STATED GOAL 1:
Answer these questions from the issue thread about fallback buffering:
(a) Which interface does the proposal say should be changed?
(b) According to the edit, what would also need to be caught when grpc endpoints are unreachable?
(c) What interface name is given as an example of one the OpenTelemetry sink would implement?

PAGE EXCERPT:
::::

Add fallback/file buffering when requests can't be sent

alsi-lawr commented 3 months ago

Is your feature request related to a problem? Please describe.

When the specified OTLP endpoint is unreachable or otherwise incapable of receiving the request, it would be great to have support for a fallback to file (or a custom sink). This will ensure that no data loss would occur in the event of a failure to export, as this sink is being used in critical auditing infrastructure.

Proposal:

Change the IExporter interface for exports on log service requests to return some kind of information about the success/failure state of the exports. This can then feed into the sink to make a decision about whether to reroute the logs to a secondary sink (or keep it as a filesystem-only fallback), or to continue with ignoring the response. Expose an option to configure either a filesystem fallback location or a secondary sink fallback.

Edit: upon looking into it, we'd also need to catch exceptions in the case of unreachable grpc endpoints.

Describe alternatives you've considered

Creating a resilient middleware that can receive the logs, however this still requires a network request.
Overriding the implementations myself to ensure a fallback is present.

Additional context

I'd be happy to have a crack at implementing this for the filesystem-only approach if there's nothing already in the works.

nblumhardt commented 3 months ago

Hi @alex-lawrence-conf, thanks for the ticket and PR!

The mechanism you're describing is very similar to what's being discussed in https://github.com/serilog/serilog/issues/1791#issuecomment-1884134585 - just a sketch, but the central idea is to implement fallbacks using shared infrastructure that multiple sinks could benefit from.

The surface syntax for the most common usage would probably end up being something like:

    .WriteTo.FallbackChain(wt => wt.OpenTelemetry(...), wt => wt.File(...))

(Naming TBC.)

In this scenario, the sink configured by WriteTo.OpenTelemetry would implement a Serilog-defined interface like ILoggingFailurePublisher, which the FallbackChain() method would dynamically check for and call SetFallbackListener(...) on when present (or throw otherwise).

::::

GIVEN INFORMATION:
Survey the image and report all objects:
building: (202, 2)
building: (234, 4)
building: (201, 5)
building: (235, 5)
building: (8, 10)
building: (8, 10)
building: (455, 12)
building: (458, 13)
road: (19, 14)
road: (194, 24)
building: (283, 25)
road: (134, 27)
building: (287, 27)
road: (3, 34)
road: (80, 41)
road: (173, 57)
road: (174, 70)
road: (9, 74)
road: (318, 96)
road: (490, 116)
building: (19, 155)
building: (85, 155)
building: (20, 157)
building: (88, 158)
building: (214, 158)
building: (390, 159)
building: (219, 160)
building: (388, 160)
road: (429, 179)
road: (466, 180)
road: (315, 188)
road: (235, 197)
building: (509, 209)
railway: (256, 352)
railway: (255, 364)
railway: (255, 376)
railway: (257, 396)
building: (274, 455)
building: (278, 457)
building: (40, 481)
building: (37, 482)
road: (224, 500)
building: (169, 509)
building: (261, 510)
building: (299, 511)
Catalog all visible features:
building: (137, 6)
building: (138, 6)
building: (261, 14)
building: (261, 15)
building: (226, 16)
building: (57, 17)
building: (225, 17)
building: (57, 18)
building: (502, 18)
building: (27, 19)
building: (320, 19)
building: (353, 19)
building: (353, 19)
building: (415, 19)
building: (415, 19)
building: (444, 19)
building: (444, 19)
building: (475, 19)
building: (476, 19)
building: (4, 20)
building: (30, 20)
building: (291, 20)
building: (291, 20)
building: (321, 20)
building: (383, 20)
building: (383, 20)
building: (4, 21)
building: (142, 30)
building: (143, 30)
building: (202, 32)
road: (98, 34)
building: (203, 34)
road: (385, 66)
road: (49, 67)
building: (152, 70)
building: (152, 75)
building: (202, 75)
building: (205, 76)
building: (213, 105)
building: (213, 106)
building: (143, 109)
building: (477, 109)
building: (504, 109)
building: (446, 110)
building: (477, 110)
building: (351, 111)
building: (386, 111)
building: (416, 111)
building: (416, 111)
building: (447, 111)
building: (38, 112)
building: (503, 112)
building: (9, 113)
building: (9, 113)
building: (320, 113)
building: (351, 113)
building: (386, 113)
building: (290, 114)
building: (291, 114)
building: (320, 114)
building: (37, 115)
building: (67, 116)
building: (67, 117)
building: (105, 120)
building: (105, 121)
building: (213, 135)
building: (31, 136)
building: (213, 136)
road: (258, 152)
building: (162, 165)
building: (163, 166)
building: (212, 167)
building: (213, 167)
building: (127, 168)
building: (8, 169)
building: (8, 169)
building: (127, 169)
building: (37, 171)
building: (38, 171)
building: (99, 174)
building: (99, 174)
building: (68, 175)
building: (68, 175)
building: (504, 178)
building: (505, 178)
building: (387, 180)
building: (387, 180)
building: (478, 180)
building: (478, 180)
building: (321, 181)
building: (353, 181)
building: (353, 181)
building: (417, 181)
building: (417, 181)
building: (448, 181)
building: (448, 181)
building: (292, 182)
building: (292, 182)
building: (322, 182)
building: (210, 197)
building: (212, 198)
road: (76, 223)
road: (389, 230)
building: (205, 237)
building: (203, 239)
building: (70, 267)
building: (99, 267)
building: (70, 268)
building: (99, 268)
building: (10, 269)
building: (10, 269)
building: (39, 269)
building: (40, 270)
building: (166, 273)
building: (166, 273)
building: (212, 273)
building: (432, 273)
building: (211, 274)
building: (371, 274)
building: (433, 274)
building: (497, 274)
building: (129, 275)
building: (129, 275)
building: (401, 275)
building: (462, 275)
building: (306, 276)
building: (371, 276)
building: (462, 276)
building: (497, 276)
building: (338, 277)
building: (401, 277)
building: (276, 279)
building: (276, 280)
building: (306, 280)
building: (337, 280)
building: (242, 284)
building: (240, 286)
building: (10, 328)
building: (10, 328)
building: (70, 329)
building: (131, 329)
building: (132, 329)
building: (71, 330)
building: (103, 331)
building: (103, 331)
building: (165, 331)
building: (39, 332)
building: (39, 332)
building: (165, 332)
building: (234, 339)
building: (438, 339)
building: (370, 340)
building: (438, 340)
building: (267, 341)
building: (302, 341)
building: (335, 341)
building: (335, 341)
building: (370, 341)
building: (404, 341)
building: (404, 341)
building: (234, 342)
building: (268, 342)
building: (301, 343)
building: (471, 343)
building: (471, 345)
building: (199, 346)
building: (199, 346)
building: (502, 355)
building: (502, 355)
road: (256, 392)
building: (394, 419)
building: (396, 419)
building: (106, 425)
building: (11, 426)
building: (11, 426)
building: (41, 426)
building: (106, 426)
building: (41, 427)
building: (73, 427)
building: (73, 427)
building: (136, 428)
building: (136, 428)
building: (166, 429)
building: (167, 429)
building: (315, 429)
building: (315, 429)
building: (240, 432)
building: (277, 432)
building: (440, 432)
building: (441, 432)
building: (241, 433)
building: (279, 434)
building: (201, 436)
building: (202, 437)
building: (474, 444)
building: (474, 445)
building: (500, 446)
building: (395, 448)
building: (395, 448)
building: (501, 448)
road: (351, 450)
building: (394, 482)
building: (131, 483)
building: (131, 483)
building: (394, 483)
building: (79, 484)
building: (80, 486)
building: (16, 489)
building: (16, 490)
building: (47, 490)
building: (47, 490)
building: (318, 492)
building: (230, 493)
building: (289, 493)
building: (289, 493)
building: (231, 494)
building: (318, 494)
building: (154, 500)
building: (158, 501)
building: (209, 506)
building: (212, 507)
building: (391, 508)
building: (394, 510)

::::

STATED GOAL 2: Swap "railway" for "rail line" in the rows from the first one through the row containing "building: (67, 117)", inclusive. Return only those rows with everything else unchanged.

EXERCISE RESPONSE 1:
(a) The IExporter interface.
(b) Exceptions.
(c) ILoggingFailurePublisher.

EXERCISE RESPONSE 2:
Survey the image and report all objects:
building: (202, 2)
building: (234, 4)
building: (201, 5)
building: (235, 5)
building: (8, 10)
building: (8, 10)
building: (455, 12)
building: (458, 13)
road: (19, 14)
road: (194, 24)
building: (283, 25)
road: (134, 27)
building: (287, 27)
road: (3, 34)
road: (80, 41)
road: (173, 57)
road: (174, 70)
road: (9, 74)
road: (318, 96)
road: (490, 116)
building: (19, 155)
building: (85, 155)
building: (20, 157)
building: (88, 158)
building: (214, 158)
building: (390, 159)
building: (219, 160)
building: (388, 160)
road: (429, 179)
road: (466, 180)
road: (315, 188)
road: (235, 197)
building: (509, 209)
rail line: (256, 352)
rail line: (255, 364)
rail line: (255, 376)
rail line: (257, 396)
building: (274, 455)
building: (278, 457)
building: (40, 481)
building: (37, 482)
road: (224, 500)
building: (169, 509)
building: (261, 510)
building: (299, 511)
Catalog all visible features:
building: (137, 6)
building: (138, 6)
building: (261, 14)
building: (261, 15)
building: (226, 16)
building: (57, 17)
building: (225, 17)
building: (57, 18)
building: (502, 18)
building: (27, 19)
building: (320, 19)
building: (353, 19)
building: (353, 19)
building: (415, 19)
building: (415, 19)
building: (444, 19)
building: (444, 19)
building: (475, 19)
building: (476, 19)
building: (4, 20)
building: (30, 20)
building: (291, 20)
building: (291, 20)
building: (321, 20)
building: (383, 20)
building: (383, 20)
building: (4, 21)
building: (142, 30)
building: (143, 30)
building: (202, 32)
road: (98, 34)
building: (203, 34)
road: (385, 66)
road: (49, 67)
building: (152, 70)
building: (152, 75)
building: (202, 75)
building: (205, 76)
building: (213, 105)
building: (213, 106)
building: (143, 109)
building: (477, 109)
building: (504, 109)
building: (446, 110)
building: (477, 110)
building: (351, 111)
building: (386, 111)
building: (416, 111)
building: (416, 111)
building: (447, 111)
building: (38, 112)
building: (503, 112)
building: (9, 113)
building: (9, 113)
building: (320, 113)
building: (351, 113)
building: (386, 113)
building: (290, 114)
building: (291, 114)
building: (320, 114)
building: (37, 115)
building: (67, 116)
building: (67, 117)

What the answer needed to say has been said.